Agency claims years of emails lost due to computer crash

Lois Lerner / AP
June 17, 2014

House Oversight Committee Chairman Darrell Issa (R., Calif.) subpoenaed the IRS commissioner Monday to testify next week after the agency claimed it lost an unknown number of emails from former senior official Lois Lerner.

The IRS informed Congress last Friday that it lost some of Lerner’s emails, which House Republicans are seeking as part of its ongoing, yearlong investigation into the IRS targeting scandal, due to a computer crash in 2011.

Lerner resigned last year under pressure for her role in the IRS targeting scandal.

Because of the crash, the IRS said it could not produce emails between Lerner and the White House, Treasury Department, Justice Department, FEC, or other offices.

The "crash" has rankled Republicans, who say the records should have been safely preserved under the Federal Records Act.

"I will not tolerate your continued obstruction and game-playing in response to the Committee’s investigation of the IRS targeting," Issa wrote in a letter to the IRS commissioner Monday. "For too long, the IRS has promised to produce requested—and, later, subpoenaed—documents, only to respond later with excuses and inaction.  Despite your empty promises and broken commitments to cooperation, the IRS still insists on flouting constitutional congressional oversight."

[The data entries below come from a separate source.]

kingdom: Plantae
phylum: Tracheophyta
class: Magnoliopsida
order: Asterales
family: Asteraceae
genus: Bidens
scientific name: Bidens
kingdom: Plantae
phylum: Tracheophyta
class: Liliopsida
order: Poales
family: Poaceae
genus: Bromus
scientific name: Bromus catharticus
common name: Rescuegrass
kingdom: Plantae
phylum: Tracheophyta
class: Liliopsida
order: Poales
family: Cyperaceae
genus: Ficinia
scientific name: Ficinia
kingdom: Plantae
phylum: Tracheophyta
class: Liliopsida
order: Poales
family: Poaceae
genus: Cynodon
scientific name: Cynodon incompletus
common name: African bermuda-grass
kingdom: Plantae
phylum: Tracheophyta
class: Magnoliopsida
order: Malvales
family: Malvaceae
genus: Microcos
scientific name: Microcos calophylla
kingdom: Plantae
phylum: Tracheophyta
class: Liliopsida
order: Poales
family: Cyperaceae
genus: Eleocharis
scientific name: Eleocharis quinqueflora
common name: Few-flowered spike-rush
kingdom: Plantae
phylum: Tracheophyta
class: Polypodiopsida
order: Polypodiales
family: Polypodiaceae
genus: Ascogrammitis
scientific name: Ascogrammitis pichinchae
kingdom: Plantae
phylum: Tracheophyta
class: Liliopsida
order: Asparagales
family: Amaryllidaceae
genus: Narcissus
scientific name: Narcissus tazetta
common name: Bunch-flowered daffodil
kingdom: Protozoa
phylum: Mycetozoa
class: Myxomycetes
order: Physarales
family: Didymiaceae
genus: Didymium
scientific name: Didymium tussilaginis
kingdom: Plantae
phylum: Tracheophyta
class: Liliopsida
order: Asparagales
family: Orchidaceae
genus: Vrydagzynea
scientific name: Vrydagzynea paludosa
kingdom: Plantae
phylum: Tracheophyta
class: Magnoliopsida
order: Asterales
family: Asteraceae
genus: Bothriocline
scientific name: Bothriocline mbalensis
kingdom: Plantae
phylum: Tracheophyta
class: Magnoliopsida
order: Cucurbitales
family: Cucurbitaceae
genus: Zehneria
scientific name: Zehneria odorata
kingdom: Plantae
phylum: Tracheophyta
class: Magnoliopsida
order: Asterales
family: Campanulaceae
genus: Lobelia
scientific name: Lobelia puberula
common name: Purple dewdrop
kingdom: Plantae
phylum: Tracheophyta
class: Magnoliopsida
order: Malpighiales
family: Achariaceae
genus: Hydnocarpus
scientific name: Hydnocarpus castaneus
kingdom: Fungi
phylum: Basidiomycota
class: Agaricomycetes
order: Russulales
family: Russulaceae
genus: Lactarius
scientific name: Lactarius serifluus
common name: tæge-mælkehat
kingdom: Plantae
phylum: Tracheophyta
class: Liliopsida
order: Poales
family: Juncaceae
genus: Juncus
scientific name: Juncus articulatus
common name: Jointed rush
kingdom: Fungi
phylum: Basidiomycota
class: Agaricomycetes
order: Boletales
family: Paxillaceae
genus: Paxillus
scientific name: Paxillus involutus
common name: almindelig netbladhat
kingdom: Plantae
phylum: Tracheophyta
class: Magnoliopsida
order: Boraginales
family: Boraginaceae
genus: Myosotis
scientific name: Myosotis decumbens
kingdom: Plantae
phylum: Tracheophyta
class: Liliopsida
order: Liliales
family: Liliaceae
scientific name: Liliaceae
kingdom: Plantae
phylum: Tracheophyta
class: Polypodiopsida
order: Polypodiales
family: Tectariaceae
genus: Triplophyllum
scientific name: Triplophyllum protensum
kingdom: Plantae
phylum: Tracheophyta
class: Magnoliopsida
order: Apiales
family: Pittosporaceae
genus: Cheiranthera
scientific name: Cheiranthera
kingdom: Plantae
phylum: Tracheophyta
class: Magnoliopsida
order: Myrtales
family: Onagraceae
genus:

However, the IRS said it has devoted significant resources to complying with congressional inquiries.

"The IRS has made unprecedented efforts in connection with this effort, producing more than 750,000 pages of documents to help complete the investigations," the agency said in a statement Friday. "In total, the IRS’s efforts to respond to Congress have involved more than 250 IRS employees working more than 120,000 hours at a direct cost of nearly $10 million."